WORK TASK: Looking at the records below, state how many lines include the string "includeInactive" and add nothing further.

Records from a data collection
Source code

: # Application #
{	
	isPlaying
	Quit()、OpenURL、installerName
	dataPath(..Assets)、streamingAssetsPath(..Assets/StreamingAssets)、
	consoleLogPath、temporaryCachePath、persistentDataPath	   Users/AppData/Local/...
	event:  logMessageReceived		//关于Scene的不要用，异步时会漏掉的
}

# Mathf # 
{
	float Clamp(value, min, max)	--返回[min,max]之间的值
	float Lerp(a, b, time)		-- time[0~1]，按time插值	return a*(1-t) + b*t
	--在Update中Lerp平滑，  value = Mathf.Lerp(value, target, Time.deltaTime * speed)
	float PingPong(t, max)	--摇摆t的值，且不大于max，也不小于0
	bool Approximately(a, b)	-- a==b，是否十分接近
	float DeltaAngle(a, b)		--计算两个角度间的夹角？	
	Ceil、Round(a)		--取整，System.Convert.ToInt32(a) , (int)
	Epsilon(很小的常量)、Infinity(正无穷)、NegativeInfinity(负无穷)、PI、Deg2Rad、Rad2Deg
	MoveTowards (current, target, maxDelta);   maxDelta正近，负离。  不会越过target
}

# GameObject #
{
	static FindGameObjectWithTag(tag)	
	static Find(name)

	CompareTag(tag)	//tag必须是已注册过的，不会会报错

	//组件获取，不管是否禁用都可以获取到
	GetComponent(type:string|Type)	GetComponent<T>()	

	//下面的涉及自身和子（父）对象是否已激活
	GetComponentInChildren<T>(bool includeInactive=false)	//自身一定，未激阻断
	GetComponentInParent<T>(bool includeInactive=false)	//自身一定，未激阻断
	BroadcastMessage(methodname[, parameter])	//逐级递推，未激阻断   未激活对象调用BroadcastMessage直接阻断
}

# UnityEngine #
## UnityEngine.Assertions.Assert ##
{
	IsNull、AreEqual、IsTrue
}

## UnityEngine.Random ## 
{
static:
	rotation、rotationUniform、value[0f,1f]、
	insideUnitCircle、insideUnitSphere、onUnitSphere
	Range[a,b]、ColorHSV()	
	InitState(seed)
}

EXERCISE OUTPUT: 2